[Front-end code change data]
----------

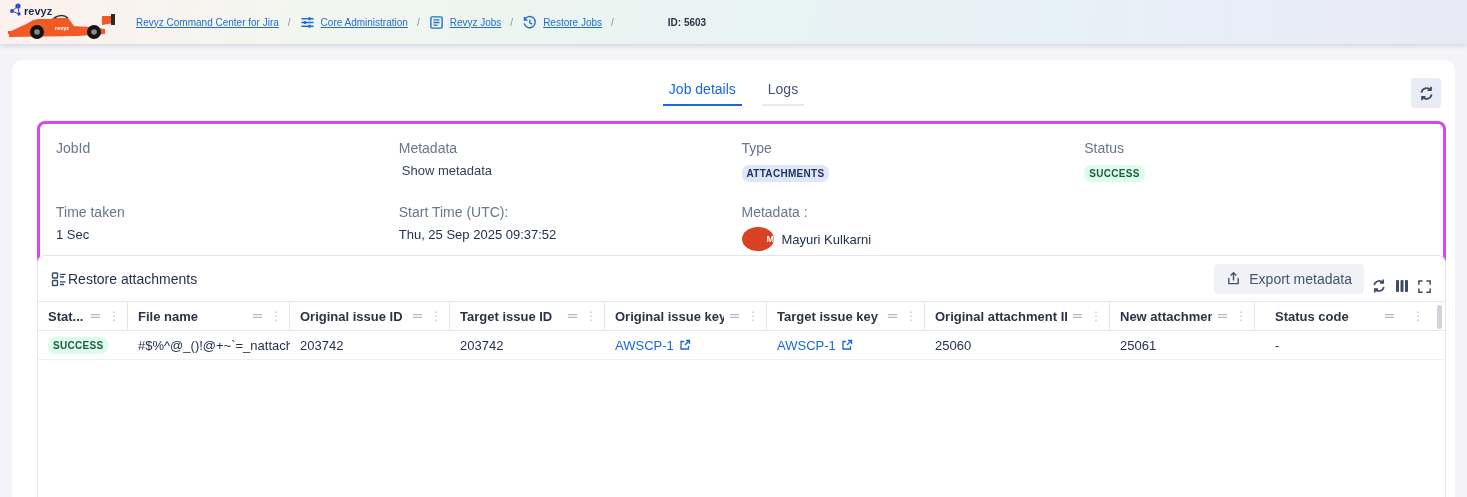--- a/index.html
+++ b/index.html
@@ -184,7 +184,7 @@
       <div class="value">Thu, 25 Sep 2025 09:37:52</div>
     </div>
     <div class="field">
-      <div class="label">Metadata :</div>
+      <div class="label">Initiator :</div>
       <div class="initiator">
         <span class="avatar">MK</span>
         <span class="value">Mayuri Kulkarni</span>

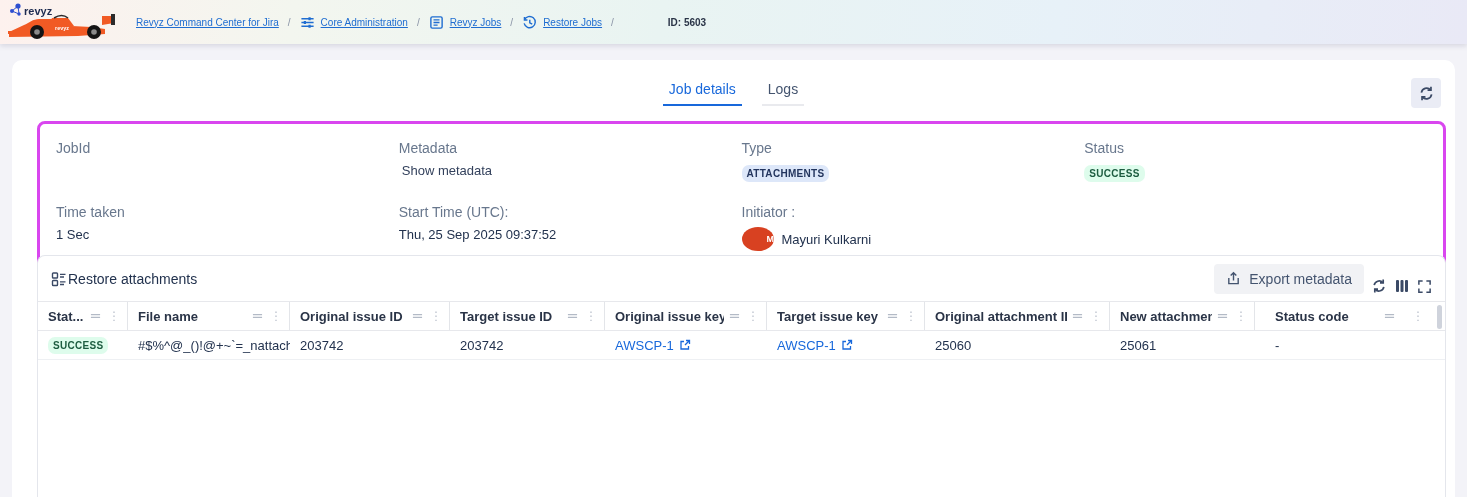--- a/index.html
+++ b/index.html
@@ -63,7 +63,7 @@
   }
   .table-head { height:45px; display:flex; align-items:center; padding:0 13px; }
   .table-title { display:flex; align-items:center; gap:1px; font-size:14px; color:#22324e; }
-  .head-actions { margin-left:auto; display:flex; align-items:flex-end; gap:7px; }
+  .head-actions { margin-left:auto; display:flex; align-items:center; gap:7px; }
   .export-btn {
     display:flex; align-items:center; gap:8px; background:#f1f2f5; border-radius:4px;
     height:30px; padding:0 12px; font-size:14px; color:#44546f; cursor:pointer;

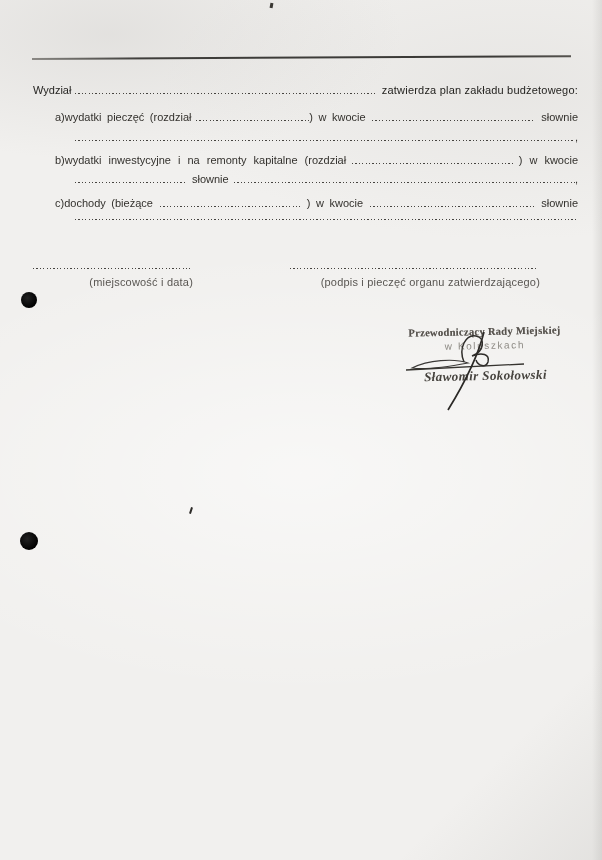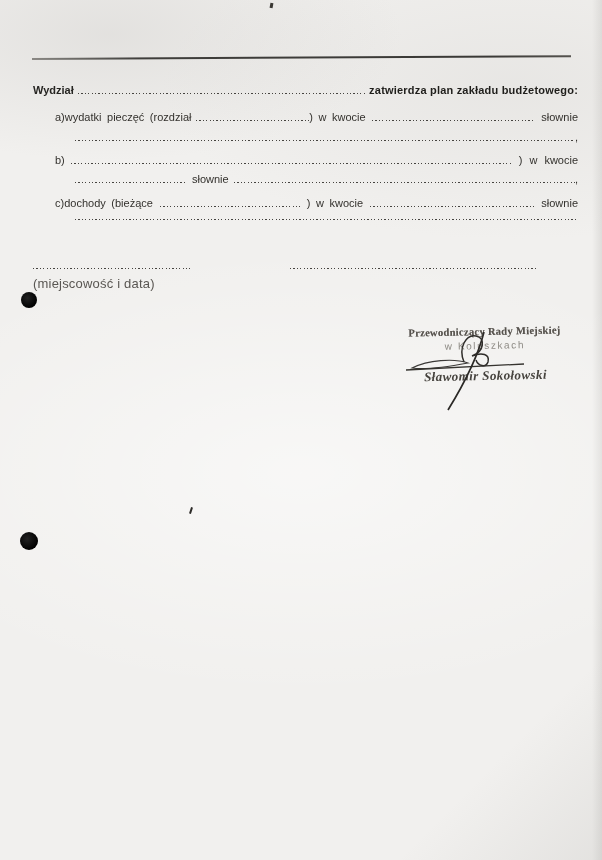--- a/index.html
+++ b/index.html
@@ -46,7 +46,7 @@
     background-repeat:no-repeat;
     height:10px;
   }
-  .hdr-label{font-weight:bold;color:#262522;}
+  .hdr-label{font-weight:normal;color:#262522;}
   .hdr-suffix{font-weight:bold;color:#1f1e1b;letter-spacing:.2px;}
   .marker{flex:0 0 20px;}
   .item-txt{word-spacing:2.5px;}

----------

* **ABOUT THIS EXERCISE**
Please retype the whole of the data precisely, omitting pictures.

* **SOLUTION TO THIS TASK**
--- a/index.html
+++ b/index.html
@@ -184,7 +184,7 @@
       <div class="value">Thu, 25 Sep 2025 09:37:52</div>
     </div>
     <div class="field">
-      <div class="label">Metadata :</div>
+      <div class="label">Initiator :</div>
       <div class="initiator">
         <span class="avatar">MK</span>
         <span class="value">Mayuri Kulkarni</span>

--- a/index.html
+++ b/index.html
@@ -63,7 +63,7 @@
   }
   .table-head { height:45px; display:flex; align-items:center; padding:0 13px; }
   .table-title { display:flex; align-items:center; gap:1px; font-size:14px; color:#22324e; }
-  .head-actions { margin-left:auto; display:flex; align-items:flex-end; gap:7px; }
+  .head-actions { margin-left:auto; display:flex; align-items:center; gap:7px; }
   .export-btn {
     display:flex; align-items:center; gap:8px; background:#f1f2f5; border-radius:4px;
     height:30px; padding:0 12px; font-size:14px; color:#44546f; cursor:pointer;

--- a/index.html
+++ b/index.html
@@ -46,7 +46,7 @@
     background-repeat:no-repeat;
     height:10px;
   }
-  .hdr-label{font-weight:bold;color:#262522;}
+  .hdr-label{font-weight:normal;color:#262522;}
   .hdr-suffix{font-weight:bold;color:#1f1e1b;letter-spacing:.2px;}
   .marker{flex:0 0 20px;}
   .item-txt{word-spacing:2.5px;}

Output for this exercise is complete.